On 10 September 1867 the Agar Robartes took part in a parade to commemorate the opening of Penzance Public Buildings and launching of the new Mullion lifeboat, the Daniel J Draper. In all, six lifeboats took part, the first time so many had been seen together in any port in the United Kingdom, and thousands of people gathered to watch. After the launching, the six lifeboats – the Agar-Robartes (Porthleven), Richard Lewis (Penzance), Daniel J Draper (Mullion), Moses (St Ives), Isis (Hayle) and Two Cousins (Sennen) – took part in a race. As it ended, one of the Porthleven crewmen, Edward Williams, a fisherman, collapsed and was pronounced dead from heart disease. An appeal was launched to raise money for Edward Williams’s widow and nine children so that their immediate needs could be provided for. Because of the unusual nature of the event, the Illustrated London News published an account of the day – including an illustration of the lifeboat race (although they missed the news line that someone had died). The report and picture were published on 21 September 1867. On 6 December 1868, the North Briton, a 700-ton barque, was observed on a lee shore with a heavy sea running. She made anchor between St Michael’s Mount and Penzance and some of the crew tried to reach shore in one of their boats but it soon capsised and six of the 10 men on board were lost. While the Agar-Robartes was being hauled overland to Praa Sands to help, the Penzance lifeboat was twice capsised by the tremendous seas – but a second crew eventually succeeded in reaching the barque and took off the nine remaining crewmen.

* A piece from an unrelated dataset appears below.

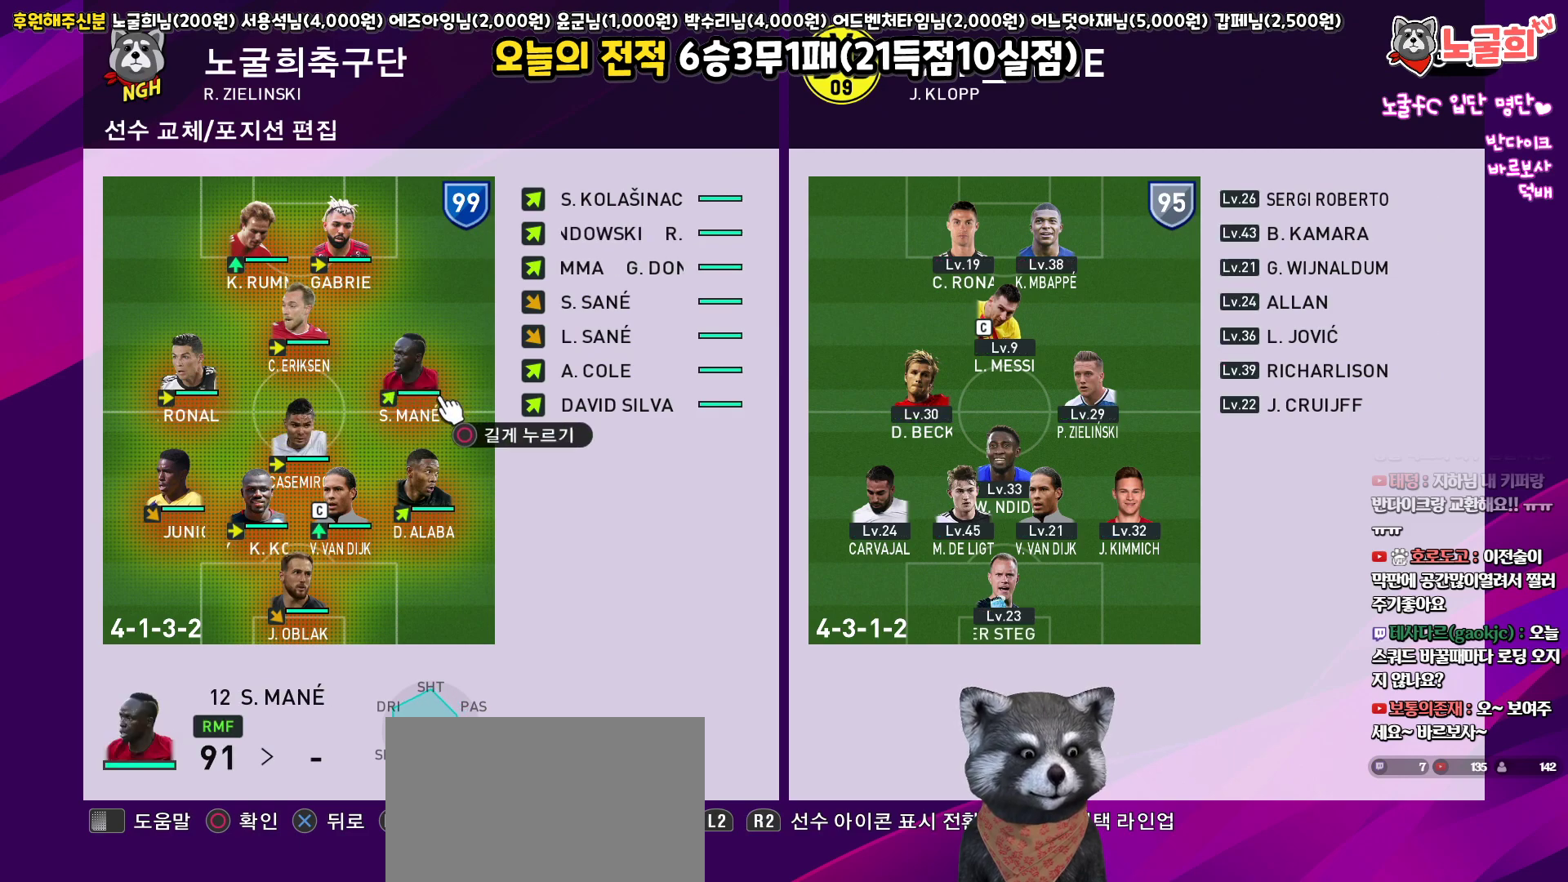
{"buttons": ["DPAD_LEFT"], "left_stick": "center", "right_stick": "center", "events": [[133, "CIRCLE", "down"], [233, "CIRCLE", "up"], [283, "DPAD_LEFT", "down"], [367, "DPAD_LEFT", "up"], [450, "DPAD_LEFT", "down"]]}
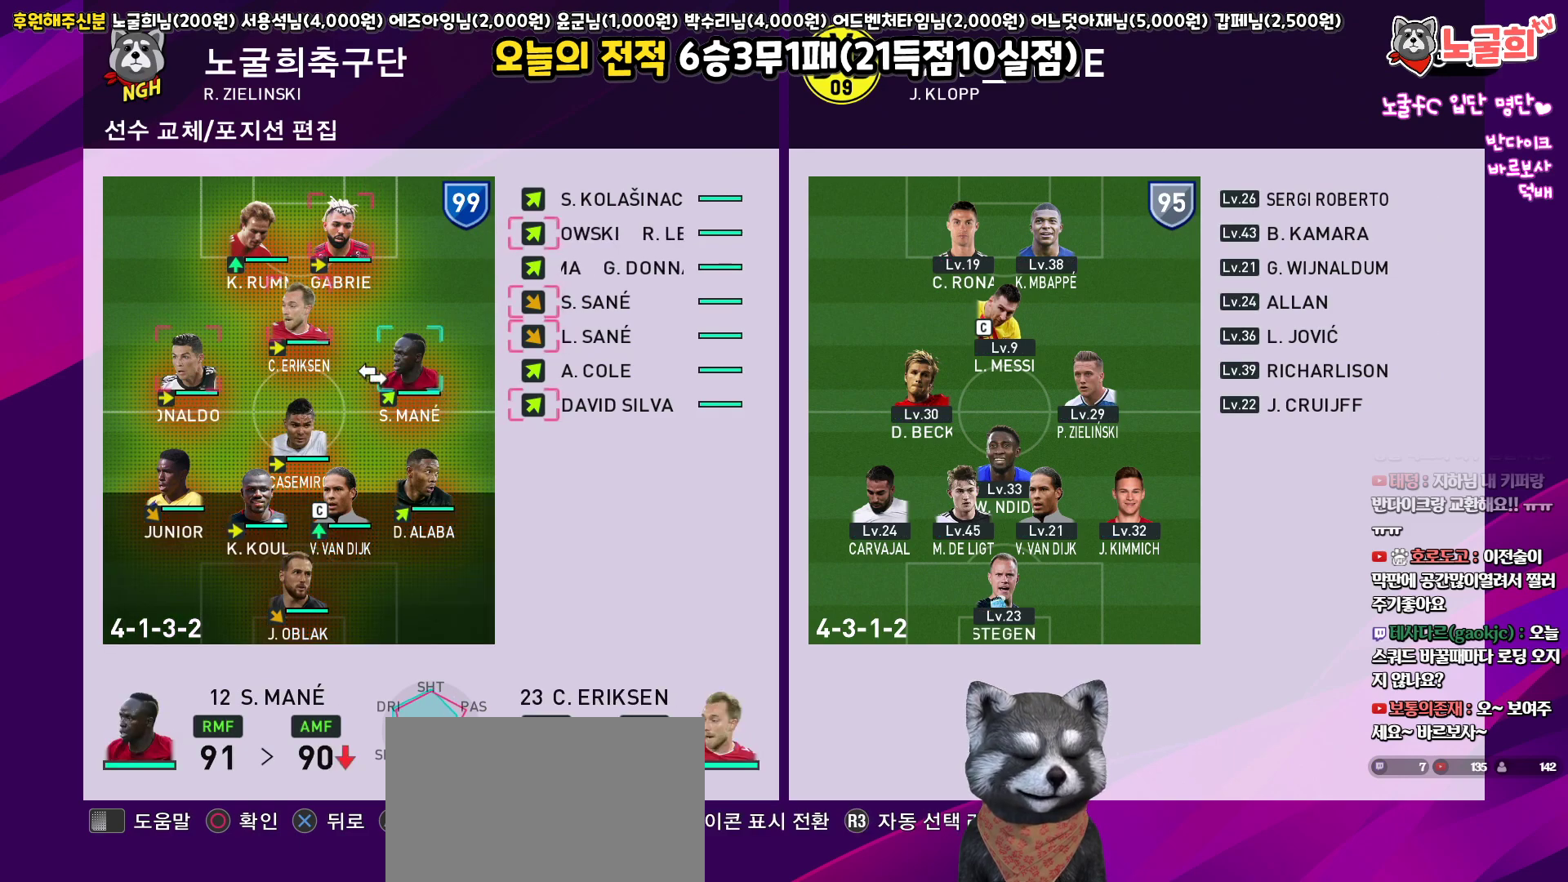
{"buttons": [], "left_stick": "center", "right_stick": "center", "events": [[50, "DPAD_LEFT", "up"], [100, "DPAD_LEFT", "down"], [200, "DPAD_LEFT", "up"], [383, "DPAD_RIGHT", "down"], [450, "DPAD_RIGHT", "up"]]}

Eight weeks later the Agar-Robartes was again dragged the five miles to Praa Sands to help a 320-ton barque, the Choice – only to find that three men were already drowned and the other eight rescued by ropes. On 6 March 1871, another barque, the Grisi or Greesa, struck Praa Sands. A rocket line was fired at the wreck, and 14 men were brought ashore. Then, just as the rescue was completed, the Agar-Robartes again came into view. The crew must have felt very frustrated indeed. The sound of exploding rockets sent the crew of the Agar-Robartes running to their lifeboat on 23 November 1872, when another barque was seen about two miles off Porthleven. It was obvious to all those watching that she would not be able to beat out of the bay and must run for the shore. Scores of men lined the cliff-top to help when, to the surprise of all, a boat was spotted leaving the vessel and making for the shore. The lifeboat crew could only watch helplessly as a huge wave engulfed the boat and eight men aboard. The barque, the Lochleven Flower, drifted onto the rocks beyond Gunwalloe where she was soon wrecked. The Agar-Robartes continued in service until 1882.